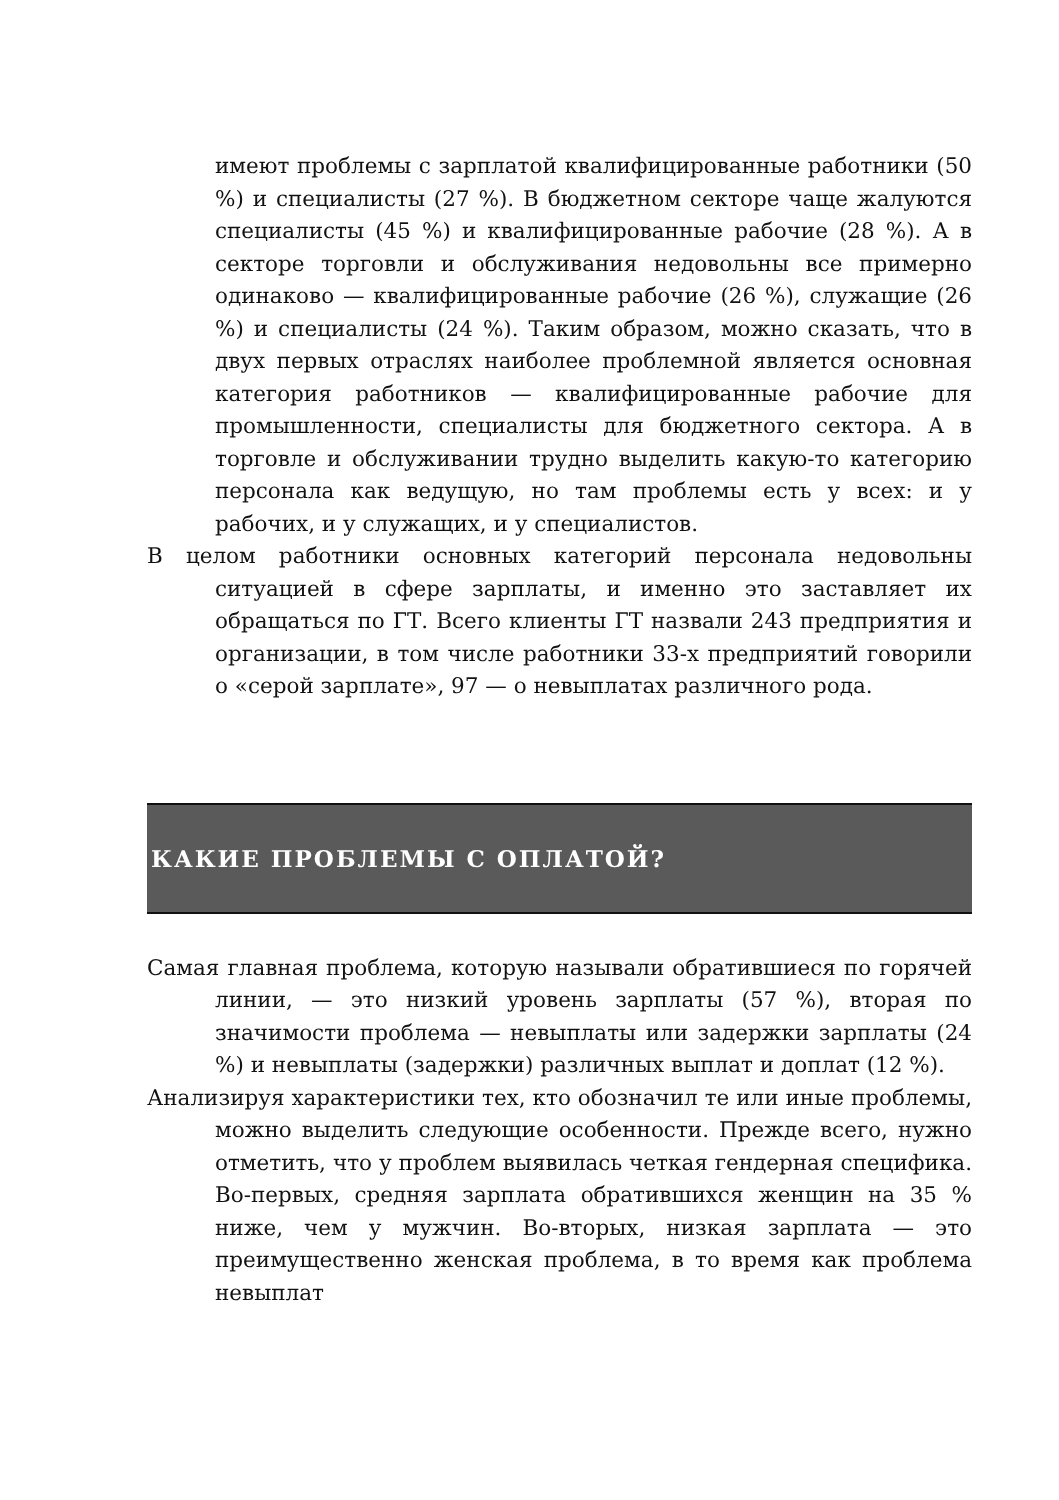имеют проблемы с зарплатой квалифицированные работники (50 %) и специалисты (27 %). В бюджетном секторе чаще жалуются специалисты (45 %) и квалифицированные рабочие (28 %). А в секторе торговли и обслуживания недовольны все примерно одинаково — квалифицированные рабочие (26 %), служащие (26 %) и специалисты (24 %). Таким образом, можно сказать, что в двух первых отраслях наиболее проблемной является основная категория работников — квалифицированные рабочие для промышленности, специалисты для бюджетного сектора. А в торговле и обслуживании трудно выделить какую-то категорию персонала как ведущую, но там проблемы есть у всех: и у рабочих, и у служащих, и у специалистов.
В целом работники основных категорий персонала недовольны ситуацией в сфере зарплаты, и именно это заставляет их обращаться по ГТ. Всего клиенты ГТ назвали 243 предприятия и организации, в том числе работники 33-х предприятий говорили о «серой зарплате», 97 — о невыплатах различного рода.
КАКИЕ ПРОБЛЕМЫ С ОПЛАТОЙ?
Самая главная проблема, которую называли обратившиеся по горячей линии, — это низкий уровень зарплаты (57 %), вторая по значимости проблема — невыплаты или задержки зарплаты (24 %) и невыплаты (задержки) различных выплат и доплат (12 %).
Анализируя характеристики тех, кто обозначил те или иные проблемы, можно выделить следующие особенности. Прежде всего, нужно отметить, что у проблем выявилась четкая гендерная специфика. Во-первых, средняя зарплата обратившихся женщин на 35 % ниже, чем у мужчин. Во-вторых, низкая зарплата — это преимущественно женская проблема, в то время как проблема невыплат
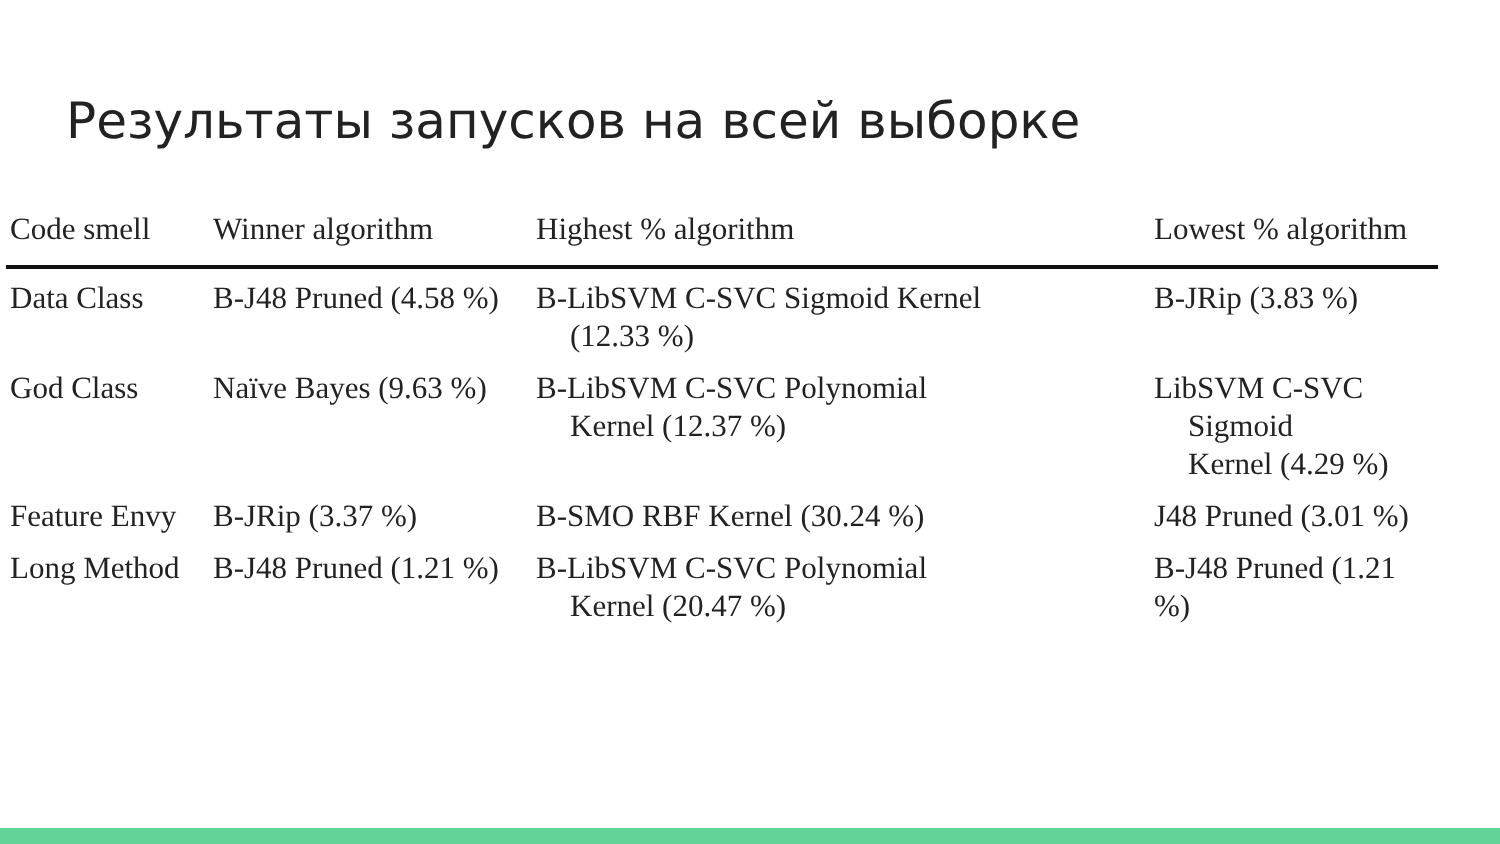Результаты запусков на всей выборке
| Code smell | Winner algorithm | Highest % algorithm | Lowest % algorithm |
| --- | --- | --- | --- |
| Data Class | B-J48 Pruned (4.58 %) | B-LibSVM C-SVC Sigmoid Kernel (12.33 %) | B-JRip (3.83 %) |
| God Class | Naïve Bayes (9.63 %) | B-LibSVM C-SVC Polynomial Kernel (12.37 %) | LibSVM C-SVC Sigmoid Kernel (4.29 %) |
| Feature Envy | B-JRip (3.37 %) | B-SMO RBF Kernel (30.24 %) | J48 Pruned (3.01 %) |
| Long Method | B-J48 Pruned (1.21 %) | B-LibSVM C-SVC Polynomial Kernel (20.47 %) | B-J48 Pruned (1.21 %) |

▶ EXERCISE:
Give back all of the data exactly, but not the pictures.

▶ SOLUTION:
имеют проблемы с зарплатой квалифицированные работники (50 %) и специалисты (27 %). В бюджетном секторе чаще жалуются специалисты (45 %) и квалифицированные рабочие (28 %). А в секторе торговли и обслуживания недовольны все примерно одинаково — квалифицированные рабочие (26 %), служащие (26 %) и специалисты (24 %). Таким образом, можно сказать, что в двух первых отраслях наиболее проблемной является основная категория работников — квалифицированные рабочие для промышленности, специалисты для бюджетного сектора. А в торговле и обслуживании трудно выделить какую-то категорию персонала как ведущую, но там проблемы есть у всех: и у рабочих, и у служащих, и у специалистов.
В целом работники основных категорий персонала недовольны ситуацией в сфере зарплаты, и именно это заставляет их обращаться по ГТ. Всего клиенты ГТ назвали 243 предприятия и организации, в том числе работники 33-х предприятий говорили о «серой зарплате», 97 — о невыплатах различного рода.
КАКИЕ ПРОБЛЕМЫ С ОПЛАТОЙ?
Самая главная проблема, которую называли обратившиеся по горячей линии, — это низкий уровень зарплаты (57 %), вторая по значимости проблема — невыплаты или задержки зарплаты (24 %) и невыплаты (задержки) различных выплат и доплат (12 %).
Анализируя характеристики тех, кто обозначил те или иные проблемы, можно выделить следующие особенности. Прежде всего, нужно отметить, что у проблем выявилась четкая гендерная специфика. Во-первых, средняя зарплата обратившихся женщин на 35 % ниже, чем у мужчин. Во-вторых, низкая зарплата — это преимущественно женская проблема, в то время как проблема невыплат
Результаты запусков на всей выборке
| Code smell | Winner algorithm | Highest % algorithm | Lowest % algorithm |
| --- | --- | --- | --- |
| Data Class | B-J48 Pruned (4.58 %) | B-LibSVM C-SVC Sigmoid Kernel (12.33 %) | B-JRip (3.83 %) |
| God Class | Naïve Bayes (9.63 %) | B-LibSVM C-SVC Polynomial Kernel (12.37 %) | LibSVM C-SVC Sigmoid Kernel (4.29 %) |
| Feature Envy | B-JRip (3.37 %) | B-SMO RBF Kernel (30.24 %) | J48 Pruned (3.01 %) |
| Long Method | B-J48 Pruned (1.21 %) | B-LibSVM C-SVC Polynomial Kernel (20.47 %) | B-J48 Pruned (1.21 %) |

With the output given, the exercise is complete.